設問 →
A. がん体験記にある「それは2018年の正月早々の話だった。」という文を英語に訳してください。
B. がん体験記の最後の文の後に続く部分を書き進めてください。

本文 →
──────────

AYAなキャンサバだけど楽しく生きています♪
塚本 季叡
第1話 予兆
近頃“2人に1人がなる病気”や“三大疾病”など保険会社のCMでやたらと耳にしたことはないだろうか? そう、この病気の名はがん。種類が色々あるから一口には言えないが、最悪の場合には死ぬ可能性もある厄介な病気だ。そんな病気に私はなってしまった――。
それは2018年の正月早々の話だった。トイレに行くとトイレットペーパーにうっすらと赤いものが付く。血だ。しかしその後すぐに生理が来たので生理前の軽い出血だと思って何気無く過ごしていた。そして生理が終わると何事も無かったように血は一切付かない。しかしその合間に病魔は確実に私の身体の中を蝕んでいた。今思えばこれがいわゆる大腸がんを知らせるシグナルとなっていたのだが、私はそんなことも知らずにあろうことか数か月間も見逃して放置していたのだ。もしもっと早くに病院などで検査していたら今頃はもう少し軽い治療になっていたりもしかしたら寛解していたかもしれない。そういう点では対応が後手に回ってしまったことが非常に悔やまれるが過ぎ去ったことをとやかく言ってもしょうがない。

──────────

データ項目 →
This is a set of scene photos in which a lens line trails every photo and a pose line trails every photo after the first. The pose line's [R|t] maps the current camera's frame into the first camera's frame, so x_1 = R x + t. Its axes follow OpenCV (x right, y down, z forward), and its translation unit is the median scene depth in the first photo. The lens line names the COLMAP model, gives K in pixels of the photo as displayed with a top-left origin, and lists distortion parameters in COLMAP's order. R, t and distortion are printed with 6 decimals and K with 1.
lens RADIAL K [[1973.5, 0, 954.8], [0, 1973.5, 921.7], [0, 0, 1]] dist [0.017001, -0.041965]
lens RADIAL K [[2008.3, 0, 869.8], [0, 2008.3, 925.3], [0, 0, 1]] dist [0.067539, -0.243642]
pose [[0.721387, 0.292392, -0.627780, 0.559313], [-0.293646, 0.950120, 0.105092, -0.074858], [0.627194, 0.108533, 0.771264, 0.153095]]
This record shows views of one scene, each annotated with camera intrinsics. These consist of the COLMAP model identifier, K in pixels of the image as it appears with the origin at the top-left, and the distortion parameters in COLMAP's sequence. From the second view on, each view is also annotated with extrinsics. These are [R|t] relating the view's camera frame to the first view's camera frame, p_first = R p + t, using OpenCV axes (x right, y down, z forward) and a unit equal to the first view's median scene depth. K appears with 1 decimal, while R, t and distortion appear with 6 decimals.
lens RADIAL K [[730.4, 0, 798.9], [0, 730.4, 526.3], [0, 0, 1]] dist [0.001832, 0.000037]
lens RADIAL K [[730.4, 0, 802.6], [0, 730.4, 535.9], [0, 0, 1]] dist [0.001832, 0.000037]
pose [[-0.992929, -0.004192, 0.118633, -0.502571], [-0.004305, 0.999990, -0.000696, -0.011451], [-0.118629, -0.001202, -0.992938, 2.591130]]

──────────

解答 →
A. It happened right at the beginning of the New Year in 2018.

B.
因みにがんになりやすい原因としてよく挙げられるたばこは一切吸ったことが無い。恐らくはっきりとした原因は分からずじまいだろうが、心当たりとして考えられるのは慢性的な運動不足。それからその年の10月に部署異動したばかりで慣れない仕事をしていたことや数か月前に恋人と別れたことによるストレスは感じていたのでそれらが発症の一因になった可能性はある。後は父方の遺伝的なものもあるかもしれない。事実、曾祖母はがんで亡くなったと父から聞いたことがあるし、祖父は初期の大腸がんを患っていたが寛解している。
3月のある日。私は職場のトイレの中で驚きを隠せないことを経験した。突然トイレの水面が真っ赤な鮮血に染まった。まるでホラー映画みたいな話だが事実である。これはまずいと思い、家に帰るなり母に相談した。母からは
「痔とちゃうの? それは消化器内科で診てもらわなあかんわ」
と近所の医院に明日の朝一で行くように軽い口調で告げられた。私も“恥ずかしいけど痔だったら良いな。明日は仕事を休まなきゃいけないことを係長に電話で連絡するのはちょっと嫌だけど仕方ないか”などと今思えば能天気なことを考えていた。まさか自分ががんに侵されているなんて普通に暮らしている中で考えることなんて滅多に無いだろう。ましてや20代半ば。仮に自分ががんになるとしてももっと年老いてからの話だと思っていたのに現実は淡い妄想を遥かに超えていた――。